Some of the lines below need repeating. Reproduce exactly those between the lines holding "left shoulder: (353, 245)" and "right ankle: (371, 388)", inclusive.

(INPUT FOR THIS TASK Opens)

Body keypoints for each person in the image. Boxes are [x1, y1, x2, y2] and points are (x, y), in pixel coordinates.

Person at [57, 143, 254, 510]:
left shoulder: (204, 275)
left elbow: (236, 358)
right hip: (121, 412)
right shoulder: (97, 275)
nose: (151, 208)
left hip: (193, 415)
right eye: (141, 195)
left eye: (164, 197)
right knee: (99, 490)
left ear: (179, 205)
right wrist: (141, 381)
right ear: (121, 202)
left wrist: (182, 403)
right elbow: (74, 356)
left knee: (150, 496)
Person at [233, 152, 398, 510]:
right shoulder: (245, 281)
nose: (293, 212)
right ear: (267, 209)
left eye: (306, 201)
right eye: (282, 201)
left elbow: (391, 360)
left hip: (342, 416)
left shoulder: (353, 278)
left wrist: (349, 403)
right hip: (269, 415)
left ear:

(INPUT FOR THIS TASK Closes)
(INPUT FOR THIS TASK Opens)

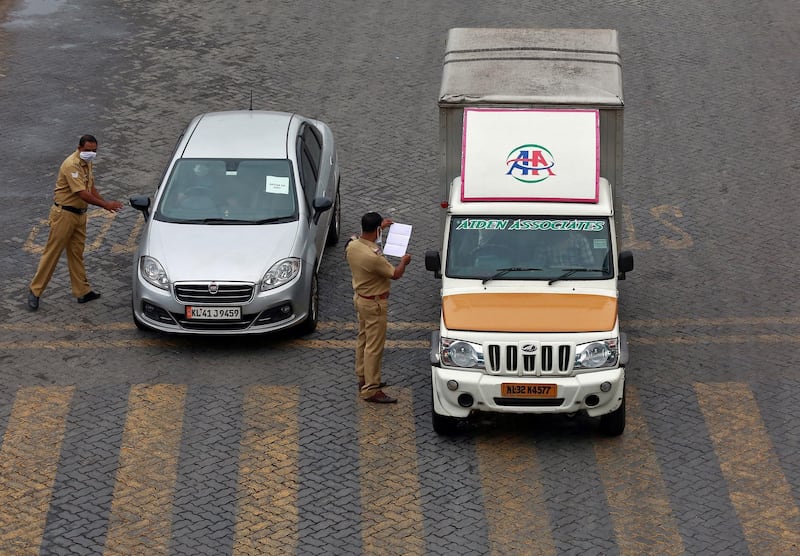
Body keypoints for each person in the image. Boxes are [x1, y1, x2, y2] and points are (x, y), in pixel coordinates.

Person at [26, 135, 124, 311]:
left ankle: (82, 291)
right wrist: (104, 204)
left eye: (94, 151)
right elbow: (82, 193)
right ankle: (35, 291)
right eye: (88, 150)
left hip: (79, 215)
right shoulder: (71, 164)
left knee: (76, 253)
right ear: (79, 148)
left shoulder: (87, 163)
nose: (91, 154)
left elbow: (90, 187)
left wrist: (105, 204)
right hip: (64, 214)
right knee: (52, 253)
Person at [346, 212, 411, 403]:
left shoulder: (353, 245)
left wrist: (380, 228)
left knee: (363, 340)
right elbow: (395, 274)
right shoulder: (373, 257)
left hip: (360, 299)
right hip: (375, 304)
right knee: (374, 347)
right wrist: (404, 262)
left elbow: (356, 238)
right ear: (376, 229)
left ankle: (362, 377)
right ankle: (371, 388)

(INPUT FOR THIS TASK Closes)

• _RESULT OF THE TASK_
left shoulder: (353, 245)
left wrist: (380, 228)
left knee: (363, 340)
right elbow: (395, 274)
right shoulder: (373, 257)
left hip: (360, 299)
right hip: (375, 304)
right knee: (374, 347)
right wrist: (404, 262)
left elbow: (356, 238)
right ear: (376, 229)
left ankle: (362, 377)
right ankle: (371, 388)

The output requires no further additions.